In Silicon Valley Thriller, a Settlement May Preclude the Finale

in General Discussion edited April 2014



SAN FRANCISCO — After years of legal skirmishes, four leading Silicon Valley companies are scheduled to go on trial next month on claims of conspiring to keep their employees down.


A 43-year-old programmer who helped set in motion a class-action lawsuit against the companies and became one of its five class representatives will not be present in the San Jose courtroom. He was shot and killed by the police last December.


The programmer, Brandon Marshall, died in circumstances that remain murky. He was agitated and combative, escalating a confrontation with sheriff’s deputies by assaulting one, who shot him in the chest.
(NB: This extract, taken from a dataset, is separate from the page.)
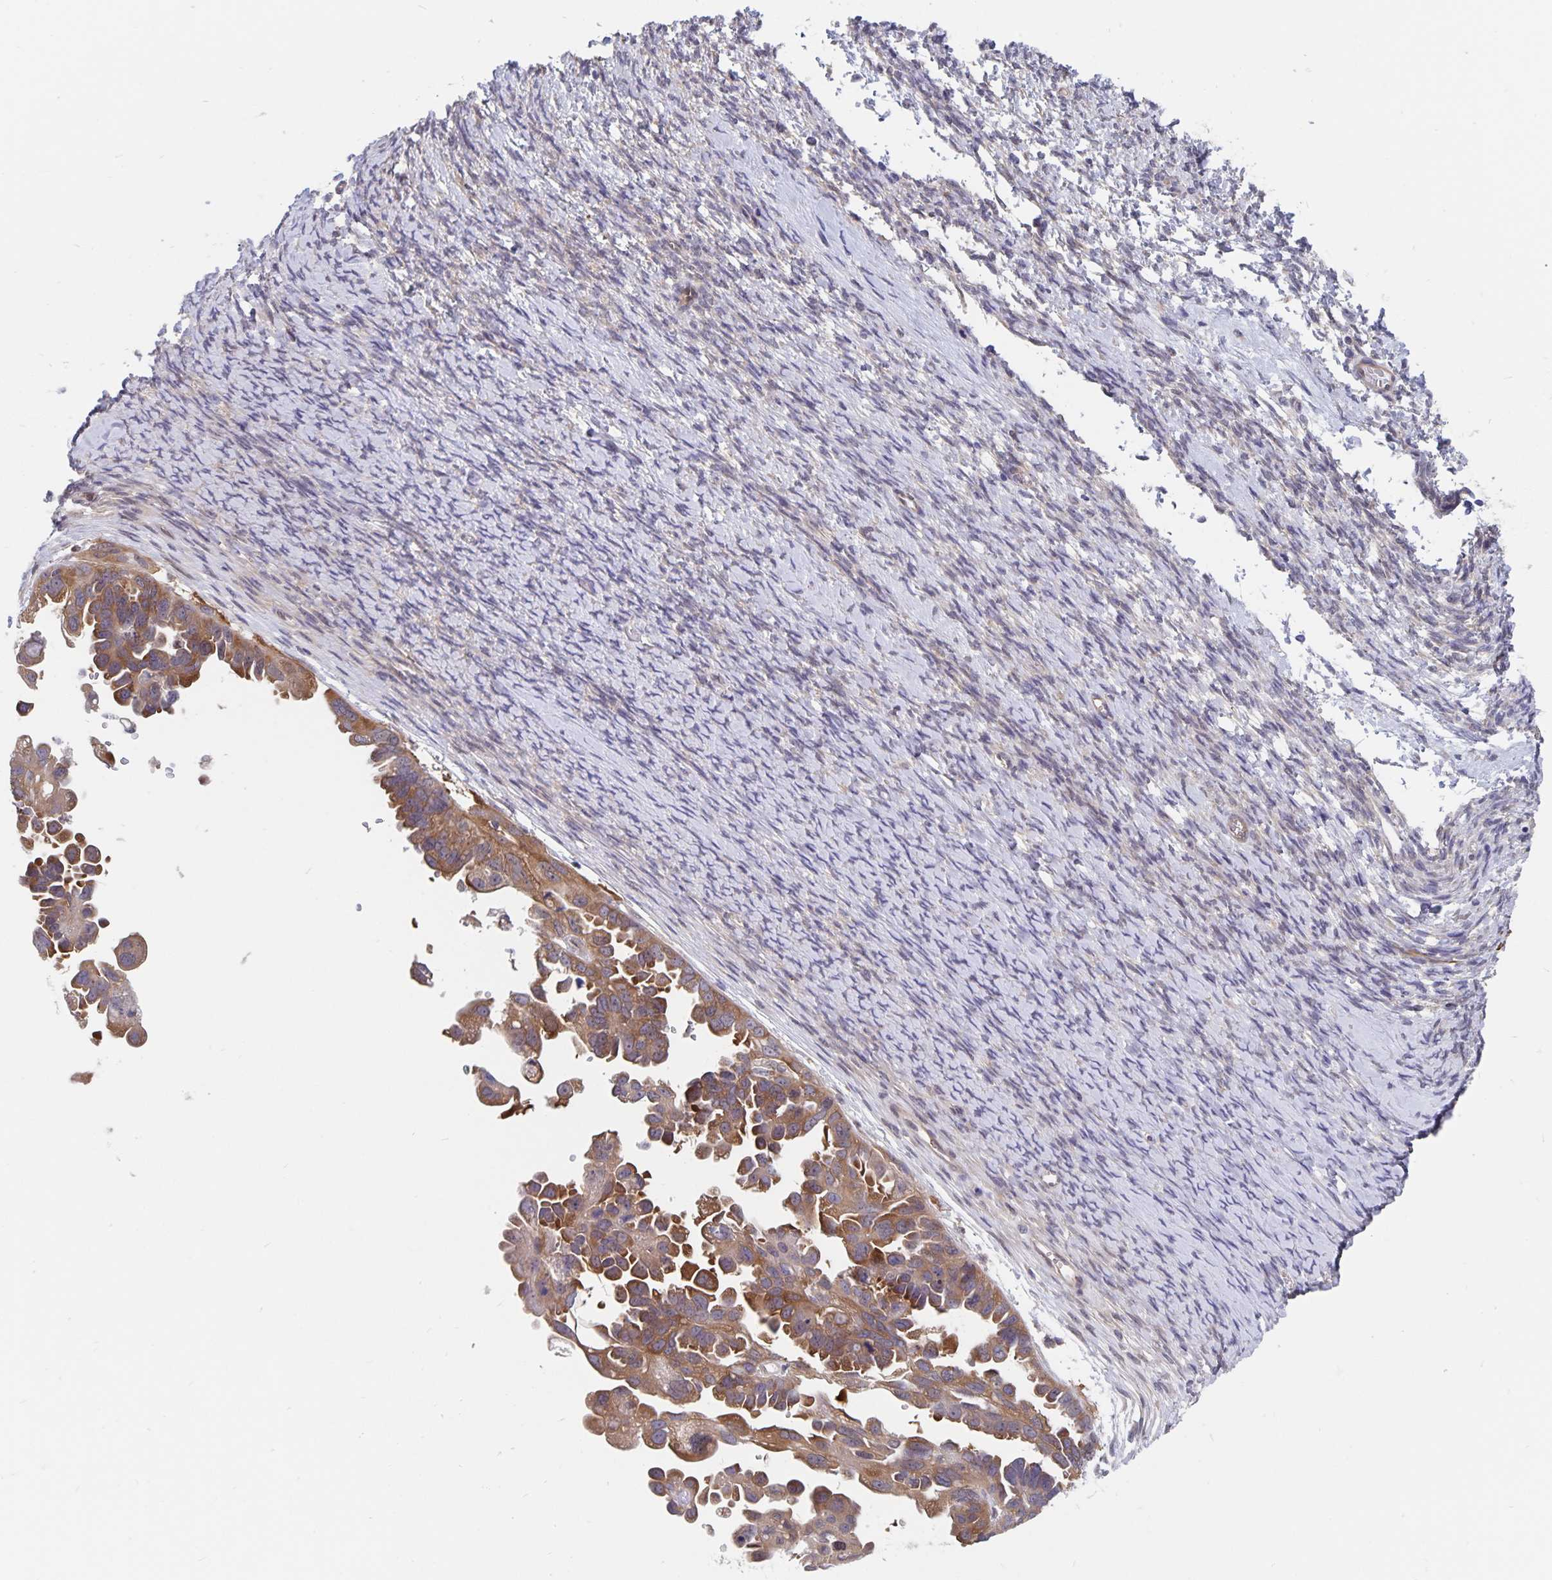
{"staining": {"intensity": "moderate", "quantity": ">75%", "location": "cytoplasmic/membranous"}, "tissue": "ovarian cancer", "cell_type": "Tumor cells", "image_type": "cancer", "snomed": [{"axis": "morphology", "description": "Cystadenocarcinoma, serous, NOS"}, {"axis": "topography", "description": "Ovary"}], "caption": "High-power microscopy captured an immunohistochemistry histopathology image of ovarian cancer (serous cystadenocarcinoma), revealing moderate cytoplasmic/membranous expression in about >75% of tumor cells.", "gene": "BAG6", "patient": {"sex": "female", "age": 53}}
Mr. Marshall’s death is just one of many ways in which the case has shaped up to be a Silicon Valley drama unlike any other.
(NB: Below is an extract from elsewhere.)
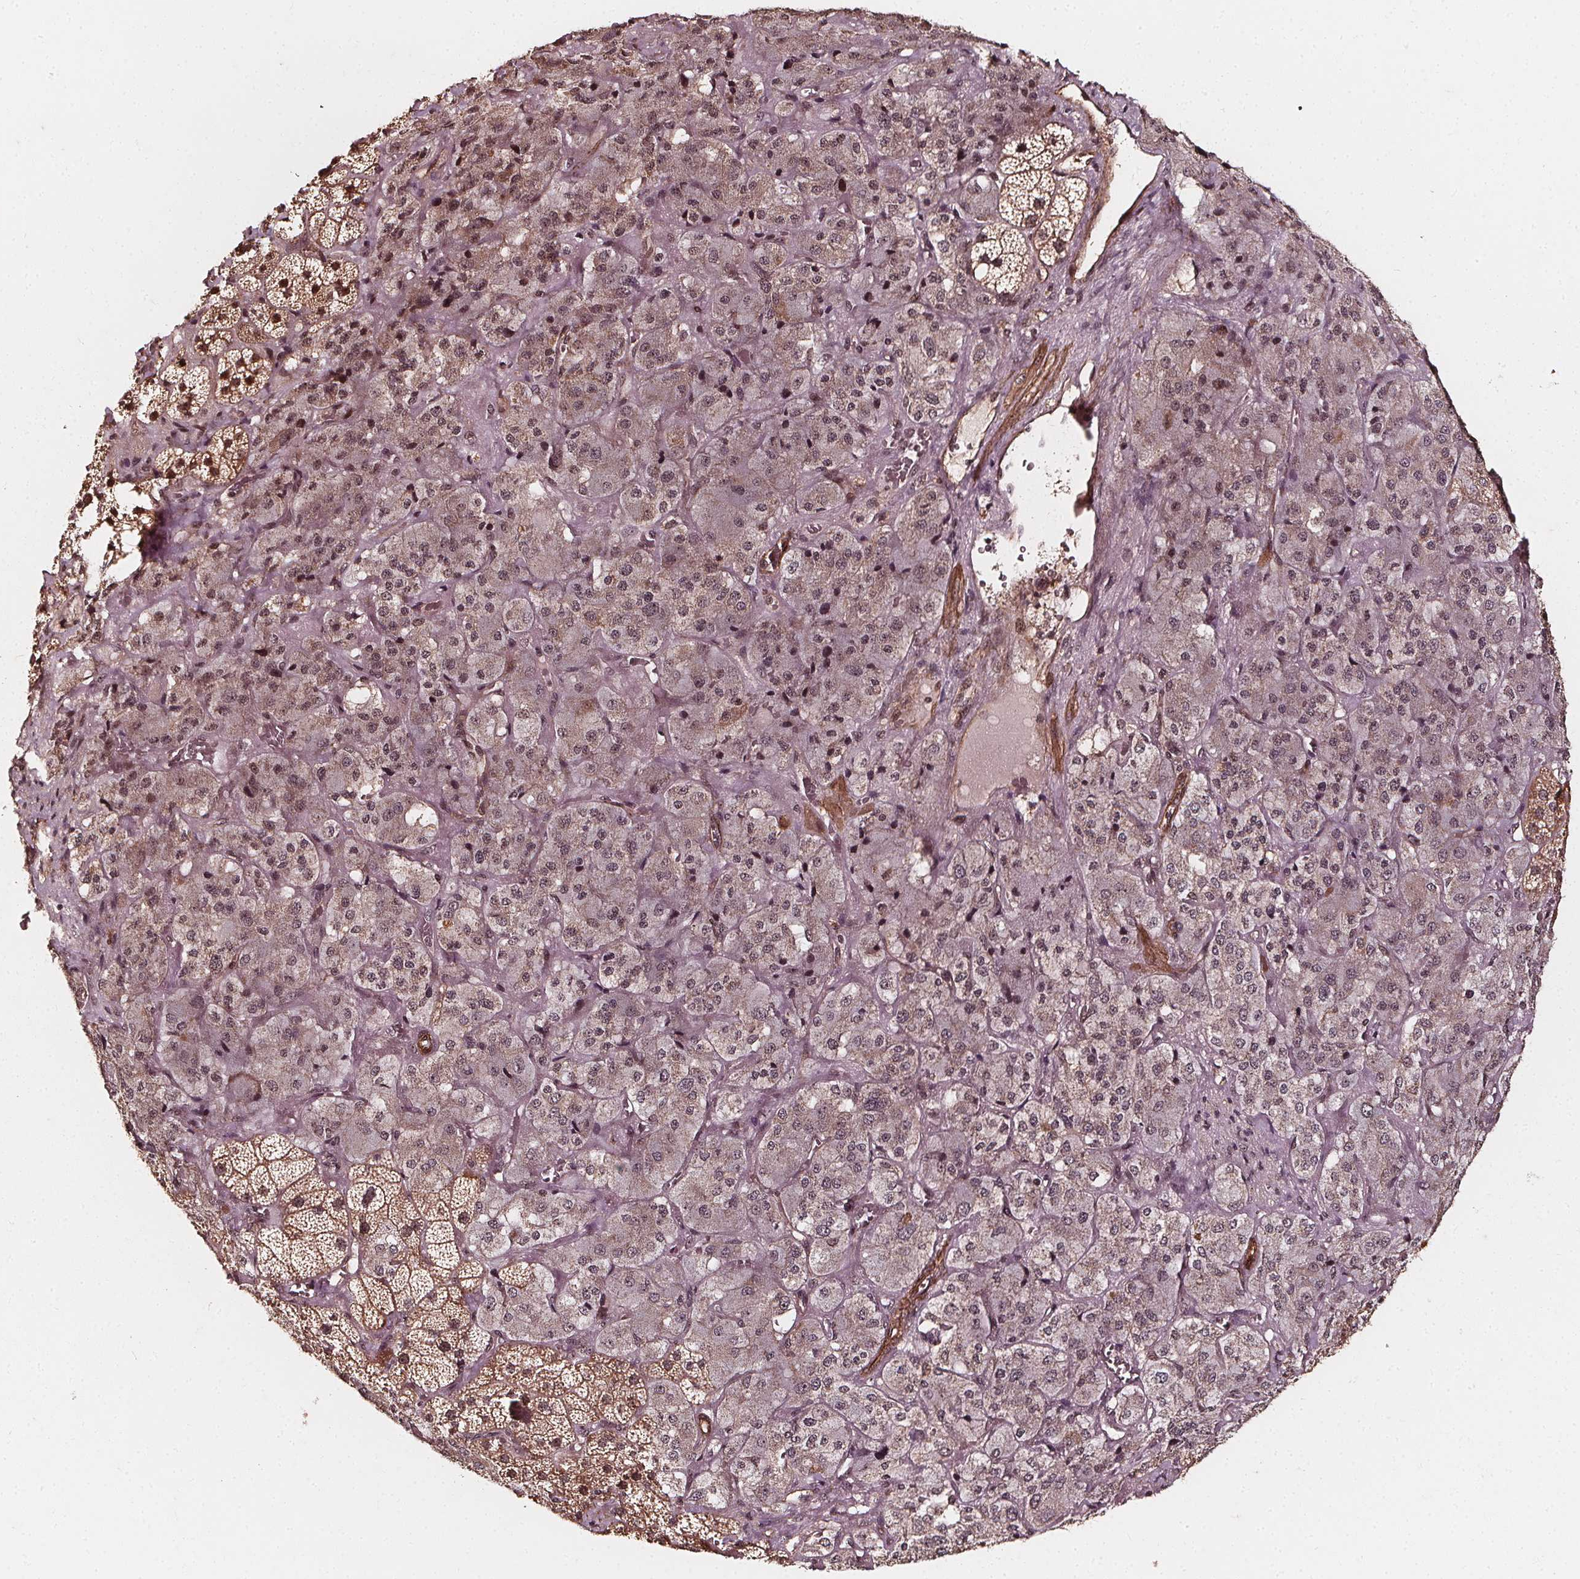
{"staining": {"intensity": "moderate", "quantity": ">75%", "location": "cytoplasmic/membranous,nuclear"}, "tissue": "adrenal gland", "cell_type": "Glandular cells", "image_type": "normal", "snomed": [{"axis": "morphology", "description": "Normal tissue, NOS"}, {"axis": "topography", "description": "Adrenal gland"}], "caption": "DAB immunohistochemical staining of normal human adrenal gland displays moderate cytoplasmic/membranous,nuclear protein expression in about >75% of glandular cells.", "gene": "EXOSC9", "patient": {"sex": "male", "age": 57}}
The antitrust lawsuit pits 64,613 software engineers against Google, Apple, Intel and Adobe. It accuses the companies of agreeing not to solicit one another’s employees in a scheme developed and enforced by Steven P. Jobs of Apple. In their drive for control, the companies undermined their employees’ opportunities to get better jobs and make more money, the court papers say.


Settlement talks have accelerated and people close to the case say that barring a last-minute snag, a deal is imminent.


The companies certainly have good reasons to make the case disappear. They do not want to open themselves up to weeks of damaging testimony replete with emails and other evidence the plaintiffs plan to present, many of which have already been made public and been chewed over by the press.


Then there is the uncertain calculus of a potential jury’s makeup at a moment when Silicon Valley companies are regarded with increasing distrust by some of the people who live there.


The plaintiffs say the lost wages in the case add up to $3 billion. If a jury agreed, that sum would be tripled under antitrust law. Three smaller defendants settled last year for $20 million, but that was before the suit won the all-important class-action certification.